=== Exercise data ===

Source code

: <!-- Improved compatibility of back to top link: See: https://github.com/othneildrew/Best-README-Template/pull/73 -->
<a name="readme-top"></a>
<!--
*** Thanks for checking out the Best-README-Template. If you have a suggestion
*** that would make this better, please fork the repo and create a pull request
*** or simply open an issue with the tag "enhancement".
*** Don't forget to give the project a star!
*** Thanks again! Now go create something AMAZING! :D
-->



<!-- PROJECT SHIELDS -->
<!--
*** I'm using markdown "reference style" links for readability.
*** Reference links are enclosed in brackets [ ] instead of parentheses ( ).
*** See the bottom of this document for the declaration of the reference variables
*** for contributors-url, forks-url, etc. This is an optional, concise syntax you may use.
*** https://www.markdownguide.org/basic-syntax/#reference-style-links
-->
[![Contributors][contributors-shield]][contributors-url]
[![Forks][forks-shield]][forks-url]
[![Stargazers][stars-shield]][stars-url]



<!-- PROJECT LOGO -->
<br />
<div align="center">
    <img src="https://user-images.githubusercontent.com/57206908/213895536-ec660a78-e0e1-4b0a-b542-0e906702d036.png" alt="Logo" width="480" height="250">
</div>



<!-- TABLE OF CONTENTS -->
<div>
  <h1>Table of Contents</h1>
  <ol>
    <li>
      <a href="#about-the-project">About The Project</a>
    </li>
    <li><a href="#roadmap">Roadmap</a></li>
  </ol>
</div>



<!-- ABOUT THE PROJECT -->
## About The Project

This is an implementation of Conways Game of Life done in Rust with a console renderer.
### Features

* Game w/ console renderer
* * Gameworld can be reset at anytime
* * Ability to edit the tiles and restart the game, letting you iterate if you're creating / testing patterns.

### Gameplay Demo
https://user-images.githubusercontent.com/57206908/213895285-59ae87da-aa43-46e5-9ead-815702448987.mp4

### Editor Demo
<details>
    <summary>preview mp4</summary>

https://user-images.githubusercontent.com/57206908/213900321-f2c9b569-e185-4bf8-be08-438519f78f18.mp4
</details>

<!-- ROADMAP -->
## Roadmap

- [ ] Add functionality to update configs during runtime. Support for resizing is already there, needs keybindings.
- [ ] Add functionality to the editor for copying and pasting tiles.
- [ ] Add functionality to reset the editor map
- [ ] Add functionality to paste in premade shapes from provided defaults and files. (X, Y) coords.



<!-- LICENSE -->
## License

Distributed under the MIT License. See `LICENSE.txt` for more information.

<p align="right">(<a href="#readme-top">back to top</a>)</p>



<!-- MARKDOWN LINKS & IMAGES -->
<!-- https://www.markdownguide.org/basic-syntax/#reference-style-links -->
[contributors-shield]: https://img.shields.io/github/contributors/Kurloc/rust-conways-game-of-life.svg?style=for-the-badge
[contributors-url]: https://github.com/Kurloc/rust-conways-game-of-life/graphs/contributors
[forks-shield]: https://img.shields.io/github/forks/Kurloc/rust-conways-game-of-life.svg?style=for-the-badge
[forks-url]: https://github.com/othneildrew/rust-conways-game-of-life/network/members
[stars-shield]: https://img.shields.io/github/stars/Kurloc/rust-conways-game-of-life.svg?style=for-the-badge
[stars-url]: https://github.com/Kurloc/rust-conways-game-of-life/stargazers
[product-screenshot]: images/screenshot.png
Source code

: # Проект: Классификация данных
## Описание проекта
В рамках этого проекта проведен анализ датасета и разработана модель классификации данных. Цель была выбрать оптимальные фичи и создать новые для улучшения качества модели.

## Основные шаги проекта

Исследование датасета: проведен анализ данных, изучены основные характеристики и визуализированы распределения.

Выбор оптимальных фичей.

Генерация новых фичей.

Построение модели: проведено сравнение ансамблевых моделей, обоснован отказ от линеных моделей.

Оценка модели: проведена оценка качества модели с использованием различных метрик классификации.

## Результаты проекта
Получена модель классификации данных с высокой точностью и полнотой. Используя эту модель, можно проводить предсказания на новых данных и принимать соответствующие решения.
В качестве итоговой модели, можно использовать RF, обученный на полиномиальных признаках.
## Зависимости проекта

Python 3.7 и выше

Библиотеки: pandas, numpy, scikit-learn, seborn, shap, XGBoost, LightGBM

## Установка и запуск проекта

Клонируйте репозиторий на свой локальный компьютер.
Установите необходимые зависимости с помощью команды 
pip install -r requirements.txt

===

Aim of the task: This exercise requires an exact copy of all the records.

Exercise result:
Source code

: <!-- Improved compatibility of back to top link: See: https://github.com/othneildrew/Best-README-Template/pull/73 -->
<a name="readme-top"></a>
<!--
*** Thanks for checking out the Best-README-Template. If you have a suggestion
*** that would make this better, please fork the repo and create a pull request
*** or simply open an issue with the tag "enhancement".
*** Don't forget to give the project a star!
*** Thanks again! Now go create something AMAZING! :D
-->



<!-- PROJECT SHIELDS -->
<!--
*** I'm using markdown "reference style" links for readability.
*** Reference links are enclosed in brackets [ ] instead of parentheses ( ).
*** See the bottom of this document for the declaration of the reference variables
*** for contributors-url, forks-url, etc. This is an optional, concise syntax you may use.
*** https://www.markdownguide.org/basic-syntax/#reference-style-links
-->
[![Contributors][contributors-shield]][contributors-url]
[![Forks][forks-shield]][forks-url]
[![Stargazers][stars-shield]][stars-url]



<!-- PROJECT LOGO -->
<br />
<div align="center">
    <img src="https://user-images.githubusercontent.com/57206908/213895536-ec660a78-e0e1-4b0a-b542-0e906702d036.png" alt="Logo" width="480" height="250">
</div>



<!-- TABLE OF CONTENTS -->
<div>
  <h1>Table of Contents</h1>
  <ol>
    <li>
      <a href="#about-the-project">About The Project</a>
    </li>
    <li><a href="#roadmap">Roadmap</a></li>
  </ol>
</div>



<!-- ABOUT THE PROJECT -->
## About The Project

This is an implementation of Conways Game of Life done in Rust with a console renderer.
### Features

* Game w/ console renderer
* * Gameworld can be reset at anytime
* * Ability to edit the tiles and restart the game, letting you iterate if you're creating / testing patterns.

### Gameplay Demo
https://user-images.githubusercontent.com/57206908/213895285-59ae87da-aa43-46e5-9ead-815702448987.mp4

### Editor Demo
<details>
    <summary>preview mp4</summary>

https://user-images.githubusercontent.com/57206908/213900321-f2c9b569-e185-4bf8-be08-438519f78f18.mp4
</details>

<!-- ROADMAP -->
## Roadmap

- [ ] Add functionality to update configs during runtime. Support for resizing is already there, needs keybindings.
- [ ] Add functionality to the editor for copying and pasting tiles.
- [ ] Add functionality to reset the editor map
- [ ] Add functionality to paste in premade shapes from provided defaults and files. (X, Y) coords.



<!-- LICENSE -->
## License

Distributed under the MIT License. See `LICENSE.txt` for more information.

<p align="right">(<a href="#readme-top">back to top</a>)</p>



<!-- MARKDOWN LINKS & IMAGES -->
<!-- https://www.markdownguide.org/basic-syntax/#reference-style-links -->
[contributors-shield]: https://img.shields.io/github/contributors/Kurloc/rust-conways-game-of-life.svg?style=for-the-badge
[contributors-url]: https://github.com/Kurloc/rust-conways-game-of-life/graphs/contributors
[forks-shield]: https://img.shields.io/github/forks/Kurloc/rust-conways-game-of-life.svg?style=for-the-badge
[forks-url]: https://github.com/othneildrew/rust-conways-game-of-life/network/members
[stars-shield]: https://img.shields.io/github/stars/Kurloc/rust-conways-game-of-life.svg?style=for-the-badge
[stars-url]: https://github.com/Kurloc/rust-conways-game-of-life/stargazers
[product-screenshot]: images/screenshot.png
Source code

: # Проект: Классификация данных
## Описание проекта
В рамках этого проекта проведен анализ датасета и разработана модель классификации данных. Цель была выбрать оптимальные фичи и создать новые для улучшения качества модели.

## Основные шаги проекта

Исследование датасета: проведен анализ данных, изучены основные характеристики и визуализированы распределения.

Выбор оптимальных фичей.

Генерация новых фичей.

Построение модели: проведено сравнение ансамблевых моделей, обоснован отказ от линеных моделей.

Оценка модели: проведена оценка качества модели с использованием различных метрик классификации.

## Результаты проекта
Получена модель классификации данных с высокой точностью и полнотой. Используя эту модель, можно проводить предсказания на новых данных и принимать соответствующие решения.
В качестве итоговой модели, можно использовать RF, обученный на полиномиальных признаках.
## Зависимости проекта

Python 3.7 и выше

Библиотеки: pandas, numpy, scikit-learn, seborn, shap, XGBoost, LightGBM

## Установка и запуск проекта

Клонируйте репозиторий на свой локальный компьютер.
Установите необходимые зависимости с помощью команды 
pip install -r requirements.txt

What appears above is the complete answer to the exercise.